Résistant au fatalisme, au survivalisme guerrier – dont la « guerre au virus » est un écho –, à l’autoritarisme néolibéral, ces soulèvements mettent au jour les tromperies de la toute-puissance humaine. Y compris dans leur dimension écologiste quand celle-ci inspire un capitalisme vert ou une transition qui seraient une nouvelle version du développement durable et de la croissance. Ces soulèvements indiquent le niveau où devrait se situer l’action politique, ainsi que ses limites. Une part de cet avenir est en effet non négociable, elle échappe à la volonté humaine, à la raison calculatrice, en un mot à la domestication de la Terre et des communautés biotiques qu’elle abrite. Agir en assumant concrètement la vulnérabilité radicale des personnes, des milieux de vie, des sociétés réinvente et approfondit la « question sociale ». Œuvrer pour redonner un sens perdu à la vie, et pas seulement pour la pérenniser, pour retrouver la beauté du monde est un acte d’écologie politique.
Nommer les effondrements n’est pas attendre dans un fauteuil une apocalypse hollywoodienne. C’est témoigner d’une période qui n’est pas « normale », ordinaire. C’est donner sens à la désobéissance collective qui anime ces mouvements, en étendant et légitimant l’état de nécessité. La joie et l’espoir accompagnent aussi cette conscience tragique. Joie pure de voir s’écrouler des croyances meurtrières ; joie vigilante pour les victoires politiques arrachées ; joie attentive aux multiples expériences collectives qui, loin d’être insignifiantes, font système – sans S majuscule, mais avec une créativité autorisant un espoir actif pour d’autres basculements. Espoir lucide devant l’écroulement des infrastructures les plus meurtrières et désespoir tonique face à l’abandon de leurs salariés et des tentatives de relancer la machine à tout prix.
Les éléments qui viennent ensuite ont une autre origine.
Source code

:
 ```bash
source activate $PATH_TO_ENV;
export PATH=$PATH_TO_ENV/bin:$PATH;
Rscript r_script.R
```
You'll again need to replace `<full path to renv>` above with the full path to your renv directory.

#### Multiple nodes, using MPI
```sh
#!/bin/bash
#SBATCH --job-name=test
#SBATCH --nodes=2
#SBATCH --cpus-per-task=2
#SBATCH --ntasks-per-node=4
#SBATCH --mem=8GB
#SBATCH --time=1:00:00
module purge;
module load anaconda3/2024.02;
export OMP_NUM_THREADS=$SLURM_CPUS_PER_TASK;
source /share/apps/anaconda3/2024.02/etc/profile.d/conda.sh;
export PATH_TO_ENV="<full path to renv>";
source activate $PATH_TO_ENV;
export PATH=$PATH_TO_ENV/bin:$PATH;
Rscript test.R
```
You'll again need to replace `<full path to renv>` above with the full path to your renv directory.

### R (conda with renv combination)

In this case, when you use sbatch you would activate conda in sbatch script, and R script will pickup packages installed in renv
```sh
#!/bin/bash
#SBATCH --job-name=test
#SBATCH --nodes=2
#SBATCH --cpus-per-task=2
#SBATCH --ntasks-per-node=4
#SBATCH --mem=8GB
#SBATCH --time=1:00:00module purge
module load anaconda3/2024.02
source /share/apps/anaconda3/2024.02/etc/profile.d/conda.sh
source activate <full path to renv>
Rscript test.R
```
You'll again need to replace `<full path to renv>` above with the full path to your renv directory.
(1) Il est impossible ici de citer tous ces travaux. Voir Comment tout peut s’effondrer, Pablo Servigne, Raphaël Stevens, Seuil, 2015. Pour la controverse, voir les articles dans AOC de Jean-Pierre Dupuy, « Contre les collapsologues et les optimistes béats, réaffirmer le catastrophisme éclairé », 12 novembre 2020, et de Catherine et Raphaël Larrère, « Libérer l’écologie de l’imaginaire effondriste », 14 septembre 2020.